Gli avevo confessato che mi colpiva e mi intrigava nei suoi film la sua abile capacità di ambientazione, anche in contesti intimi, ristretti, quasi teatrali, dove riusciva a far emergere i profili psicologici dei personaggi, e insieme a questo lo sfondo, la cronaca che richiama la Storia e dal particolare riesce a descrivere i grandi avvenimenti valorizzando i gesti, le azioni e i vissuti di personaggi che ne sono il corollario: spiegare e far capire il tutto partendo dai dettagli. Avevo posto alla sua attenzione queste osservazioni con una certa titubanza, malcelando l’incompetenza dello sprovveduto dilettante ma con sicurezza che mi sorprese mi rispose: «I due aspetti che lei evidenzia li riconosco come miei interessi prevalenti e forse caratterizzanti. Sono tendenze istintive, personali. Ciascuno ha le sue. Lei dice che nei miei film “ognuno ritrova una parte di sé”. Non so se sia vero ma so che è stata questa l’ambizione che ha – quasi sempre – animato le cose che ho fatto. Non avendo soverchia fiducia nella mia autobiografia ho tentato allora di interpretare qualche tratto del sentire collettivo in alcune autobiografie dello spettatore».

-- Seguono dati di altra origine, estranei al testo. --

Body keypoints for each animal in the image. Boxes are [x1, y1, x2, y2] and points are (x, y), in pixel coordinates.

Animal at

Ci eravamo soffermati su alcune sue “pellicole” famose, come “Una giornata particolare”, di cui mi diede descrizioni e aneddoti legati ai personaggi interpretati da due primattori “unici” come Mastroianni e la Loren.

Uomo retto

Sbobinando la cassetta registrata gli avevo restituito il testo scritto (prima di mandarlo in pubblicazione) che conteneva un breve passaggio elogiativo verso la sua persona. Mi telefonò chiedendomi di togliere quel “complimento”, facendomi intendere di non amare le sviolinate e le manfrine. Avevo ben capito che si trattava di un uomo retto, tutto d’un pezzo, rigoroso, intimamente onesto con se stesso e verso il mondo.

Onestà, fiducia, speranza: le parole giuste per i giovani

Mi piace ricordare le sue parole conclusive, quasi una sorta di testamento spirituale.

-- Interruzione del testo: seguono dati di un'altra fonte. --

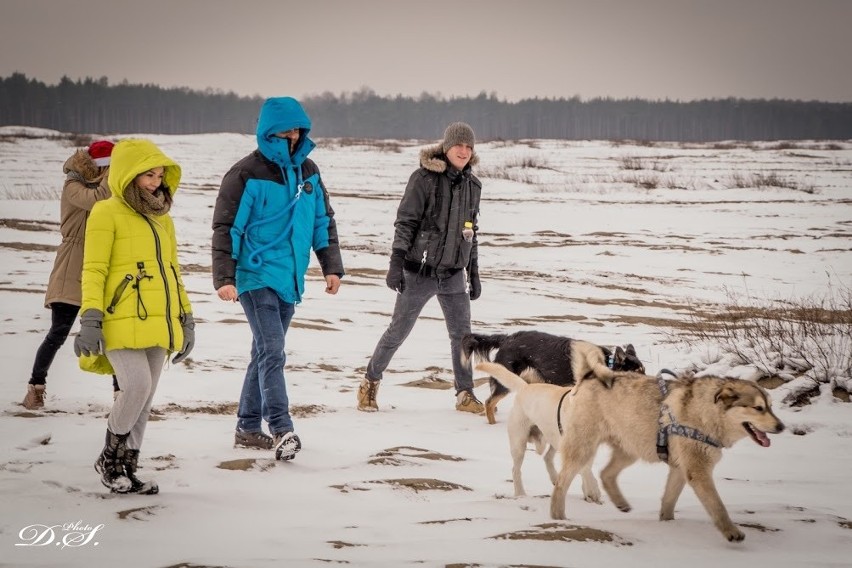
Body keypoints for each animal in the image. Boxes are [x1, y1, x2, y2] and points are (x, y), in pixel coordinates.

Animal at [462, 328, 644, 422]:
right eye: (636, 374)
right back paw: (492, 424)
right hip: (508, 381)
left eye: (644, 371)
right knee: (489, 402)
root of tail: (508, 338)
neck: (607, 365)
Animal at [476, 362, 604, 504]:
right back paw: (520, 494)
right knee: (516, 470)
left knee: (547, 457)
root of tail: (525, 386)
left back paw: (555, 478)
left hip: (551, 438)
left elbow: (585, 469)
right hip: (519, 444)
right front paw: (593, 490)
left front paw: (588, 493)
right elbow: (585, 469)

«Tocca ai giovani – non fosse altro perché il loro futuro è più lungo – mandare avanti il mondo. Progetto ambizioso e oggi forse più che mai difficile per una generazione che non sembra avviata a godere di particolari vantaggi: l’eredità non è succulenta, i punti di riferimento e i modelli sono scarsi, la circolazione delle idee è caotica e non si capisce perché – visto che in realtà di idee ne circolano così poche… Le ideologie hanno tutte superato la loro data di scadenza, quanto ai ‘fulgidi esempi’ neanche a parlarne… Ma chissà che proprio in questo deserto culturale i ragazzi non riescano a rintracciare qualche vantaggio? Scegliere per loro stessi alcune parole meno imbrattate da un uso sconsiderato? Vecchie parole che tornino nuove, parole semplici del tipo onestà, pulizia, fiducia, speranza. Parole che procurino pensiero, che portino ad agire, che diventino esse stesse programma».